* ANALYSETEXT:

Was ich als Osteopath mache 

„Osteopath:innen arbeiten teilweise ähnlich wie Physiotherapeut:innen. Während man sich in der Physiotherapie aber vor allem mit Muskeln und Sehnen beschäftigt, sehe ich mir auch die Organe, das Bindegewebe und das Nervensystem an. Oft liegt nämlich die Ursache woanders als der Schmerz selbst. Hat also jemand Rückenschmerzen, checke ich die Person erstmal von Kopf bis Fuß, und nicht nur den Rücken und umliegende Körperteile. Ich gehe mit den Händen einmal den ganzen Körper durch und drücke und ziehe an den Gelenken und dem Gewebe. Ich denke mich richtig durch den ganzen Körper und versuche immer zu sehen, dass alles sich gegenseitig beeinflusst. Eine Patientin von mir hatte zum Beispiel Hüftschmerzen, weil sie eine Nahrungsmittelunverträglichkeit hat, die ihren Darm hat verkleben lassen. So wurden Verspannungen im Rücken und in der Hüftmuskulatur hervorgerufen.

* DATEN:
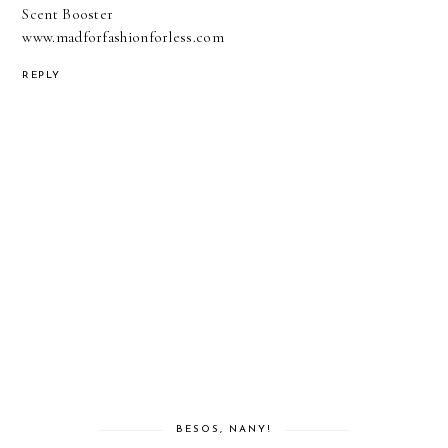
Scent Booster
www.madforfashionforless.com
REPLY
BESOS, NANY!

* * *

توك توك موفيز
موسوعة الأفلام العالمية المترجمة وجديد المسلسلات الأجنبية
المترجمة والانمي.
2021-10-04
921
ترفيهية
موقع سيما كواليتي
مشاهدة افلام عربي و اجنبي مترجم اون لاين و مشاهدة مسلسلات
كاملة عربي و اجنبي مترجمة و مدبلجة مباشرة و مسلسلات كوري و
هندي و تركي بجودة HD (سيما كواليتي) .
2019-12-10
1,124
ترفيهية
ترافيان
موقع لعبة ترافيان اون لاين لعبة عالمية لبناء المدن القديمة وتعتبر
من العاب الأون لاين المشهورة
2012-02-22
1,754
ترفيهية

* AUFGABE A:
Erläutern Sie anhand des Textes über die Arbeit als Osteopath, warum eine Person mit Rückenschmerzen von Kopf bis Fuß untersucht wird und nicht nur am Rücken.
* AUFGABE B:
Womit beschäftigt man sich laut dem Text über die Arbeit als Osteopath in der Physiotherapie vor allem?
* AUFGABE C:
Führen Sie den Text über die Arbeit als Osteopath nach seinem letzten Satz fort.
Die Daten stammen aus einer anderen Quelle als der Analysetext.

* ANTWORT A:
Die Ursache liegt oft woanders als der Schmerz selbst. Deshalb wird der ganze Körper untersucht und nicht nur der Rücken mit den umliegenden Körperteilen.

* ANTWORT B:
Vor allem mit Muskeln und Sehnen.

* ANTWORT C:
Die Anamnese kann beim ersten Termin schon mal 20 Minuten dauern. Denn man spricht von der Geburt an alles Gesundheitliche durch: Welche Erkrankungen und Operationen hatte die Person schon, wieviel Stress hat sie auf der Arbeit, knirscht sie nachts mit den Zähnen, wie ernährt sie sich, was für Krankheiten könnten vererbt werden, und vieles mehr. Deshalb dauert ein Termin bei uns auch eine Stunde, während ein Orthopäde oder eine Physiotherapeutin teilweise nur 15 Minuten pro Patient haben, wenn sie über die Krankenkasse abrechnen.“  

Welche Fälle behandelt man als Osteopath:in häufig?

„Oft kommen Menschen in unsere Praxis, die Probleme mit den Knien haben oder Schulter- und Rückenprobleme vom vielen Sitzen. Aber auch Migräne oder Blasenentzündungen behandle ich viel, genauso wie Reizdarm. Viele Patient:innen kommen zu uns, weil sie zuvor nicht weitergekommen sind bei Ärzt:innen oder anderen Behandlungen.“

Wie mein Arbeitsalltag aussieht  

„Morgens ziehe ich mir in der Praxis meine Arbeitskleidung an, schalte die Geräte ein und schaue, welche Patient:innen an dem Tag so kommen. Das sind maximal acht pro Tag, und das ist schon viel. Jeder Termin dauert schließlich mindestens eine Stunde. Zwischen den Terminen bereitet man sich auf den jeweiligen Menschen vor. Teilweise kommen meine Patient:innen jede Woche, manche nur ein paar Mal im Jahr und eher präventiv.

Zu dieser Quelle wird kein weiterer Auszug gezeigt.